Working alongside Dr. Wendy Hilton-Morrow, associate professor of communication studies, for her project, Kunkel analyzed how women in positions of power are portrayed in the high fantasy genre in contemporary media. Through an in-depth analysis of "Game of Thrones," Kunkel considers what stereotypes and social norms are being represented and reinforced to large audiences, focusing on the prevailing gender hierarchy that continues to disadvantage women.
Kunkel describes the opportunity to participate in the Women & Society Conference as an undergraduate, among mostly graduate students and professionals, as a rewarding experience. In addition to the panel discussion on her own research, she attended other sessions and talked with students and professors with similar interests.
“Apart from the academic experience, I feel that being at the conference was a great experience to develop my public speaking skills through practice and watching the other presentations,” she said.
Kunkel used "Enlightened Sexism" by scholar Susan Douglas as a major source for her research. Douglas argues that the media representations that show women as having true equality to men when it is not an actually accomplished fact in society reinforce the gender hierarchy still present.

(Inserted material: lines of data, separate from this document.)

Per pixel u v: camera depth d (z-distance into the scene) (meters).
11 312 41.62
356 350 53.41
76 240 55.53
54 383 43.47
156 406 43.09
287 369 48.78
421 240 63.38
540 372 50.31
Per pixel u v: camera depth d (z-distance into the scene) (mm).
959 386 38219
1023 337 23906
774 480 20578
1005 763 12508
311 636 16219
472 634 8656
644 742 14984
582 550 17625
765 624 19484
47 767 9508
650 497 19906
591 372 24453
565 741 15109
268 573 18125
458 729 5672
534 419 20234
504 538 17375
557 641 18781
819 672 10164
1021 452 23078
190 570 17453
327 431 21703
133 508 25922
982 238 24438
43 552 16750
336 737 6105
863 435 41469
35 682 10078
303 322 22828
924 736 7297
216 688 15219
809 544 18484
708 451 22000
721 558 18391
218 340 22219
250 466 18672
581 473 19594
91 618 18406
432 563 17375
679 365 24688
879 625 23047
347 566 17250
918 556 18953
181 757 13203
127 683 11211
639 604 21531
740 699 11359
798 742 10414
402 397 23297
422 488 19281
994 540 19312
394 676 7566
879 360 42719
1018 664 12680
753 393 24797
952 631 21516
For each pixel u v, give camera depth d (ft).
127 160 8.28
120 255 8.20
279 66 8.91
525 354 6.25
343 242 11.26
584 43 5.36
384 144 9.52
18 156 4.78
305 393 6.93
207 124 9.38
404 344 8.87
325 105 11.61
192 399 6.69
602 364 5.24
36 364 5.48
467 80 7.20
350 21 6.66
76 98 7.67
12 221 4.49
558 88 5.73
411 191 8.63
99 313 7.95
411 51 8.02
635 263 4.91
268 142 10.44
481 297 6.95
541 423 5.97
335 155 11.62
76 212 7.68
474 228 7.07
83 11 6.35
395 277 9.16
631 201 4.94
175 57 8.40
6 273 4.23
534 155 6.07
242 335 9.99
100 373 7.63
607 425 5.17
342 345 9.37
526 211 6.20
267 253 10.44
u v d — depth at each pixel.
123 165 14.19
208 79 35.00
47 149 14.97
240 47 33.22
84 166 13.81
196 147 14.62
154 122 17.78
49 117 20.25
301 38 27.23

Kunkel further concludes that the shameless and foregrounded oppression of the female characters in "Game of Thrones" within the medieval and patriarchal society of the show critiques our own society’s continued subjugation of women.
“I am a huge fan of the show,” Kunkel said. “I really loved it prior to doing my research project, but after I critically analyzed the criticism it presents, I have grown to respect it even more.”